Edited by Maddee Clark.
*relating to hand.
† The cloak is very symbolic in terms of reclamation of culture. We had Maree Clarke, a renowned Indigenous artist, spend time with us in Dimboola to learn how to shape, stitch the possum skins and use the pyrography machine to make designs on the cloak itself. It has great meaning as cloaks were reflective of identity and symbolised the place of everyone in the kinship and family structure. It also kept our people very warm through cold nights. The patterns on the cloak represent the river system and the history of the Wotjobaluk people.
Images © Gail Harradine. Both purchased through the Horsham Art Gallery Trust Fund. Pigment Prints on rag paper.
About the author
Gail Harradine (b. Dimboola) is a Wotjobaluk/Jadawadjali arts practitioner, curator and teacher. She holds several tertiary qualifications: two from Melbourne Uni, another from Ballarat Uni, and a fourth from Deakin Uni. Gail is a long-standing arts practitioner referencing the Wimmera and Grampians/Gariwerd region and has been involved in numerous exhibitions including Yalukit Willam (St Kilda). She works mainly in the areas of painting, printmaking, silversmithing and has recently been working on conceptual work through photographic means.

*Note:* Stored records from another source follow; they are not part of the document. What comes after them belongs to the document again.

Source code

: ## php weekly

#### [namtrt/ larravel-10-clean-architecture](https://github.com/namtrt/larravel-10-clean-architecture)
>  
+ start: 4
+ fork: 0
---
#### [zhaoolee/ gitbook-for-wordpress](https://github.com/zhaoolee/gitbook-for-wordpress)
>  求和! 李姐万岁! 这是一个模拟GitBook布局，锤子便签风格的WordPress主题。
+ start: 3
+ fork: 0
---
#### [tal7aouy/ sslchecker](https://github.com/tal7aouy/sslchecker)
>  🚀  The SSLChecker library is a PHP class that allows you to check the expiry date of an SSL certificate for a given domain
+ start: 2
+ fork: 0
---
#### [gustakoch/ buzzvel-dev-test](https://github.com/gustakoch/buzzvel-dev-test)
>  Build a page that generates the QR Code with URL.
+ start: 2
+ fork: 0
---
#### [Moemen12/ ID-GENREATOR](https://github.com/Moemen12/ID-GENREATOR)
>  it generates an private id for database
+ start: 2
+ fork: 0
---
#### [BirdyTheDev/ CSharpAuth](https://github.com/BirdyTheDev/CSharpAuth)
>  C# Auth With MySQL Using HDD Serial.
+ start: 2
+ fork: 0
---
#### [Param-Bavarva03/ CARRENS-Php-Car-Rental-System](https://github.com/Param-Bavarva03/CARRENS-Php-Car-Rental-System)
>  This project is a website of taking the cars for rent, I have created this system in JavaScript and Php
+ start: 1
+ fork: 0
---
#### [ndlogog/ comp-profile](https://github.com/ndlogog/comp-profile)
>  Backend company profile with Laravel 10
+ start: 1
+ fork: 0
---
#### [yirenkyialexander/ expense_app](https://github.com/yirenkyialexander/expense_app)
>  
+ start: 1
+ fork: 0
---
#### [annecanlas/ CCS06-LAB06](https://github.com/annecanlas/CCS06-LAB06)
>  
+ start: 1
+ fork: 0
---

She has produced group and individual exhibitions in Canberra, Melbourne and country Victoria over a number of years, drawing on family history and cultural connections to the Wimmera region of Victoria. Additionally, her work has been showcased within a number of Government reports and initiatives, and utilised for logos. She worked previously at the National Museum of Australia and Koorie Heritage Trust Inc., showcasing Indigenous art. A particular passion of hers is to support other South Eastern Australian Aboriginal artists in promotion of culture in their region. She acknowledges highly significant Indigenous artists such as Maree Clarke and Vicki Couzens in encouraging her with cultural reclamation practices.
She has been shortlisted in the Victorian Indigenous Art Awards on two separate occasions and won the inaugural Dr Alister Hinchley Acquisitive Art Award (2013) locally. She is the first local Indigenous artist to have her work as part of the collection at the Horsham Regional Art Gallery, following on from a significant exhibition at Natimuk’s Goat Gallery in 2017. Other works are in the National Library of Australia, Dept of Justice Indigenous Issues Unit, Austin Hospital, Royal Women’s Hospital, City of Melbourne, Koorie Heritage Trust Inc Collection, City of Stonnington, and Melbourne University.